** RECORDS FOR THIS TASK follows **
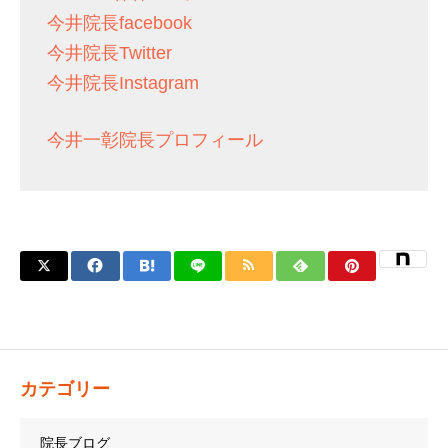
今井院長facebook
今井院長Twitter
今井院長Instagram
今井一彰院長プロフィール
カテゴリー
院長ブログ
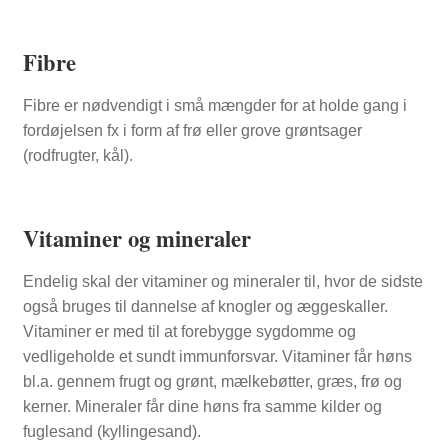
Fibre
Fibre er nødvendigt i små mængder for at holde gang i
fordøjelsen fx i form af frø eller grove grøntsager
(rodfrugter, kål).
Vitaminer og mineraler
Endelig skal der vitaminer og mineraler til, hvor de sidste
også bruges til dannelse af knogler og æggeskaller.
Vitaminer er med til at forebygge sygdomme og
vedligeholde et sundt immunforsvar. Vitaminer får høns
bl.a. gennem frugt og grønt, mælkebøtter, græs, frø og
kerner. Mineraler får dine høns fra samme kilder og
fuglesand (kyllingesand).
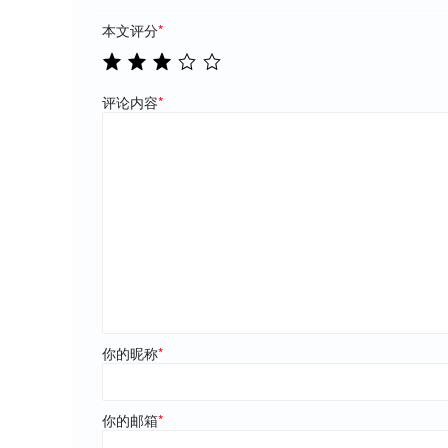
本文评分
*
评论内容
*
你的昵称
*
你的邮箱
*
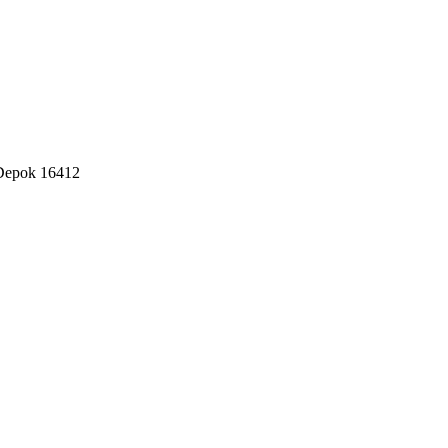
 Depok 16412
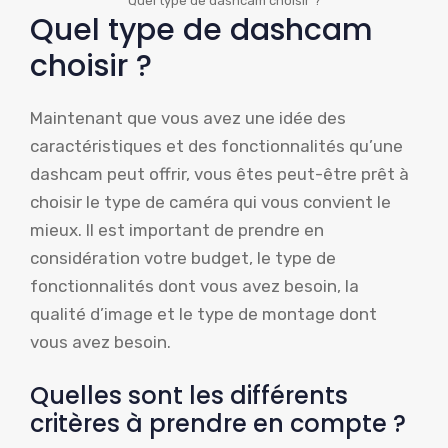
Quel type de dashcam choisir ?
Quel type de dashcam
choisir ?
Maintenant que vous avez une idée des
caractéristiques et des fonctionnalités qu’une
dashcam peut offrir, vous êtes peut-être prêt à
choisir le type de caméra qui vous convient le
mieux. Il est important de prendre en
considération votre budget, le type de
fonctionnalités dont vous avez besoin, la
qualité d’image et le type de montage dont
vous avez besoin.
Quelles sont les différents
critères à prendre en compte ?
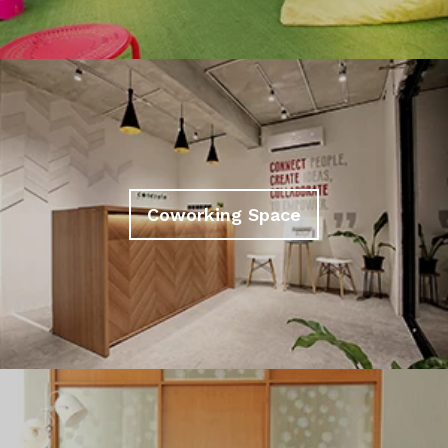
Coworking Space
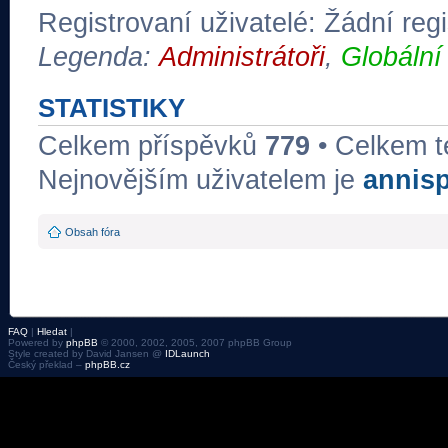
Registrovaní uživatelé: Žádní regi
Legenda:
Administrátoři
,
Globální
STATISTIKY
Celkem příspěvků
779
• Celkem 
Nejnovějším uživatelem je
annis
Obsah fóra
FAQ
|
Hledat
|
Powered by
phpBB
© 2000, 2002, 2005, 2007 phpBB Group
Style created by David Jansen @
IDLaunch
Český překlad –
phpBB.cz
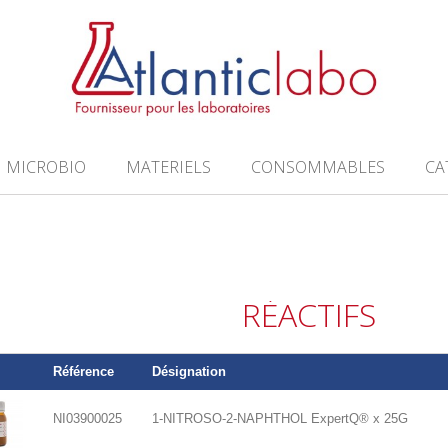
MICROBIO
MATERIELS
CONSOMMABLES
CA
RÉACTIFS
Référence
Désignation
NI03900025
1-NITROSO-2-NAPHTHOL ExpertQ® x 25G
** End of RECORDS FOR THIS TASK **
** RECORDS FOR THIS TASK follows **
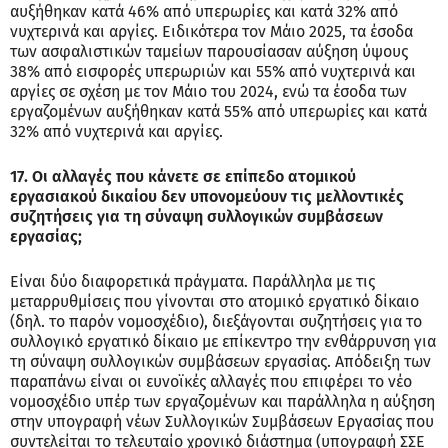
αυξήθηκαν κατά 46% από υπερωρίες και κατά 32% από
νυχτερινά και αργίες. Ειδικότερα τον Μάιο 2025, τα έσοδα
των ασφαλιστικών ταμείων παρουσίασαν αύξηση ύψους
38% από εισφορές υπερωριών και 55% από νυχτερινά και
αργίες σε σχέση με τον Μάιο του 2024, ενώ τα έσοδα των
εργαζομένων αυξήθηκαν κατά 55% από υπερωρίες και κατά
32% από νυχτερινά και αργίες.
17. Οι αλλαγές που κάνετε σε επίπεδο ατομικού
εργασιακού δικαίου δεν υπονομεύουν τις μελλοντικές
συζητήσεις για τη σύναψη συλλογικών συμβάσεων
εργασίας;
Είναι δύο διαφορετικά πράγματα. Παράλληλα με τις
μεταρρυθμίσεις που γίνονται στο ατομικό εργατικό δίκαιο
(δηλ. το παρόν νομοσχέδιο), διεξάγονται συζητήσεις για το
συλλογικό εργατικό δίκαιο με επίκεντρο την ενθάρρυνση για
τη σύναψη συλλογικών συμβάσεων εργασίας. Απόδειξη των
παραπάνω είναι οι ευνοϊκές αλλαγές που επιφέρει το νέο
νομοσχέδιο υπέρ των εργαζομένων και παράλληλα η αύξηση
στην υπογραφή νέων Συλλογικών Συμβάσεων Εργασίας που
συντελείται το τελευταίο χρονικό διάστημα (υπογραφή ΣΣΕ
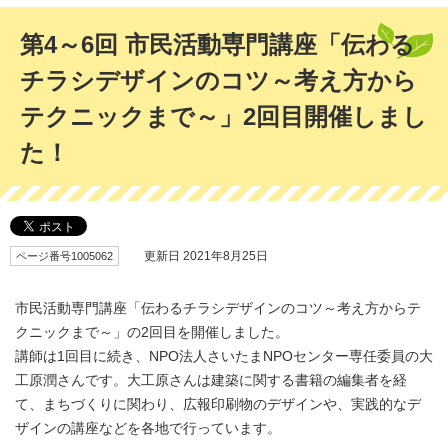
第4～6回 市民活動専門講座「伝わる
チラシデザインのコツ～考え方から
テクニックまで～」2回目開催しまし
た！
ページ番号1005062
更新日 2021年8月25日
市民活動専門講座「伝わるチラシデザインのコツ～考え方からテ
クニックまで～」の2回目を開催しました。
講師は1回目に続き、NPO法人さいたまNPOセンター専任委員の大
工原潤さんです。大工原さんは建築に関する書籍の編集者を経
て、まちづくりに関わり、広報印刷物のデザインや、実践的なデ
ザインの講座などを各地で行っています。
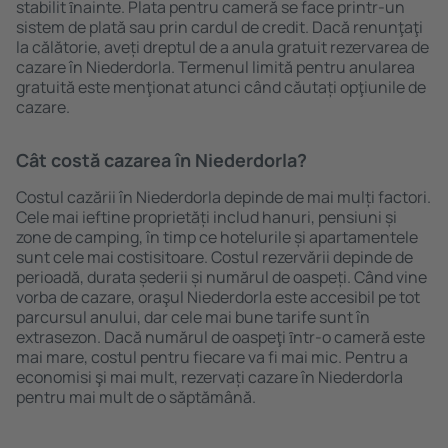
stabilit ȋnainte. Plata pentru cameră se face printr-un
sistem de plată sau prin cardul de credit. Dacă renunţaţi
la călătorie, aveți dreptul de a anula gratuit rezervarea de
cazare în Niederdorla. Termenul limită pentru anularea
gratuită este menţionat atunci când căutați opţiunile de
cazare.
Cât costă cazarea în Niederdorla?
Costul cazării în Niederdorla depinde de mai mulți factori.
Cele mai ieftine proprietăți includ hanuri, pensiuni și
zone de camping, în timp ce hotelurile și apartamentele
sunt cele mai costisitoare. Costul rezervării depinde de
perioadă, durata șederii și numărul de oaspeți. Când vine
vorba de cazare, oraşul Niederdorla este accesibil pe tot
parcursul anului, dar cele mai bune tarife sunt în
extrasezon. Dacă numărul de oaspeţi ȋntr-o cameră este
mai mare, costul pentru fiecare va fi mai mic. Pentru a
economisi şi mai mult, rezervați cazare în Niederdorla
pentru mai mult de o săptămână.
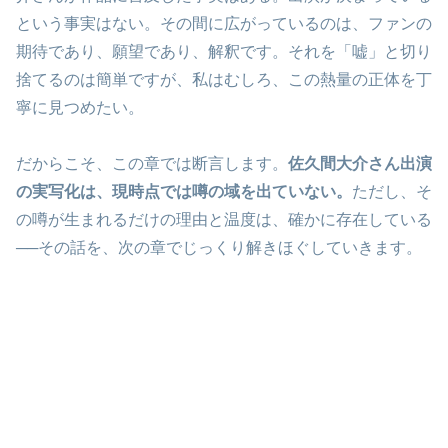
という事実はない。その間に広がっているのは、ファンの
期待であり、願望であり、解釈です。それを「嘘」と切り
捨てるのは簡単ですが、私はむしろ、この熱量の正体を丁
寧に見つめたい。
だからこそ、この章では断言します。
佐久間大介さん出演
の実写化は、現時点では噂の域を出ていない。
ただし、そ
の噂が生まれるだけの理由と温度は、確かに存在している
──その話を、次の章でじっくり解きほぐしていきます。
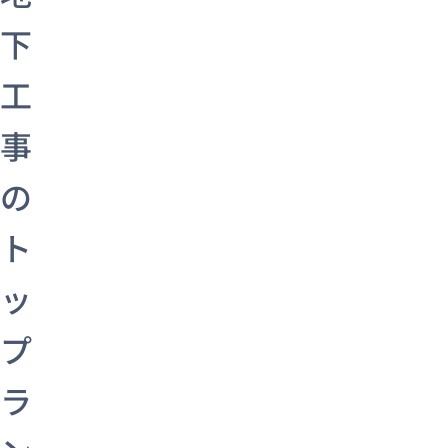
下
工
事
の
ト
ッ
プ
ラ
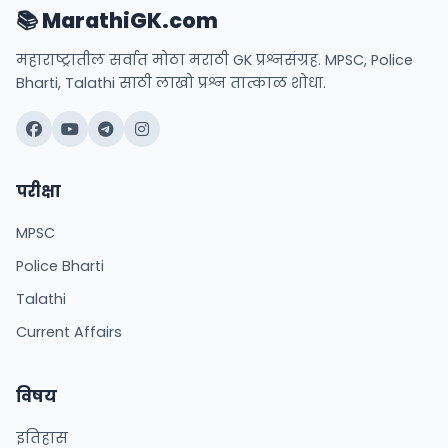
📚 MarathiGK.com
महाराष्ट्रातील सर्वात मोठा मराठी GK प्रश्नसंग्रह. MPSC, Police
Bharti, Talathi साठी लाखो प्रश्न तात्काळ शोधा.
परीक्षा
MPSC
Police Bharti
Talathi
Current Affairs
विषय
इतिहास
** End of RECORDS FOR THIS TASK **
** RECORDS FOR THIS TASK follows **
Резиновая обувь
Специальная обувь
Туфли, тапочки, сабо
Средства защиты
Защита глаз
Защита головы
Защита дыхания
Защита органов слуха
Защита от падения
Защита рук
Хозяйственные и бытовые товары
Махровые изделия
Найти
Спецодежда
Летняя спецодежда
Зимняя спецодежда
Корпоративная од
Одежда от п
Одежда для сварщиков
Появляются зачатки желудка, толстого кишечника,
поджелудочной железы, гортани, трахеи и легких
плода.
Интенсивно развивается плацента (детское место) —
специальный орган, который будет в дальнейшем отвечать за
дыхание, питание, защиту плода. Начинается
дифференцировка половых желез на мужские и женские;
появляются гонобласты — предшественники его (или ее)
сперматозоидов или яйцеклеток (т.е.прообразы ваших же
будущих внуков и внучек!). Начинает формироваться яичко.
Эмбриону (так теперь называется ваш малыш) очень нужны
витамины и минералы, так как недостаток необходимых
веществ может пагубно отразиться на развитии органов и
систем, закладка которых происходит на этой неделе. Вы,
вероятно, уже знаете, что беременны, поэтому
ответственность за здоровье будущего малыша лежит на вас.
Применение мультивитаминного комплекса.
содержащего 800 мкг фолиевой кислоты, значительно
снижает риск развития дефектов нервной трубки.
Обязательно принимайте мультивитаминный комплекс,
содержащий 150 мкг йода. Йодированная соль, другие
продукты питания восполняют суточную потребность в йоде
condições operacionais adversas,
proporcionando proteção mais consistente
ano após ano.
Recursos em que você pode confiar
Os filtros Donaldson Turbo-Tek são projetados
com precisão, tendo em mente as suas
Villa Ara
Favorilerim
** End of RECORDS FOR THIS TASK **
■ **WHAT THE TASK REQUIRES**: Transcribe, word for word, the stretch of lines in the data above from the one with "今井院長facebook" through the one with "kerner. Mineraler får"; omit all pictures.

■ **ANSWER BOX**:
今井院長facebook
今井院長Twitter
今井院長Instagram
今井一彰院長プロフィール
カテゴリー
院長ブログ
Fibre
Fibre er nødvendigt i små mængder for at holde gang i
fordøjelsen fx i form af frø eller grove grøntsager
(rodfrugter, kål).
Vitaminer og mineraler
Endelig skal der vitaminer og mineraler til, hvor de sidste
også bruges til dannelse af knogler og æggeskaller.
Vitaminer er med til at forebygge sygdomme og
vedligeholde et sundt immunforsvar. Vitaminer får høns
bl.a. gennem frugt og grønt, mælkebøtter, græs, frø og
kerner. Mineraler får dine høns fra samme kilder og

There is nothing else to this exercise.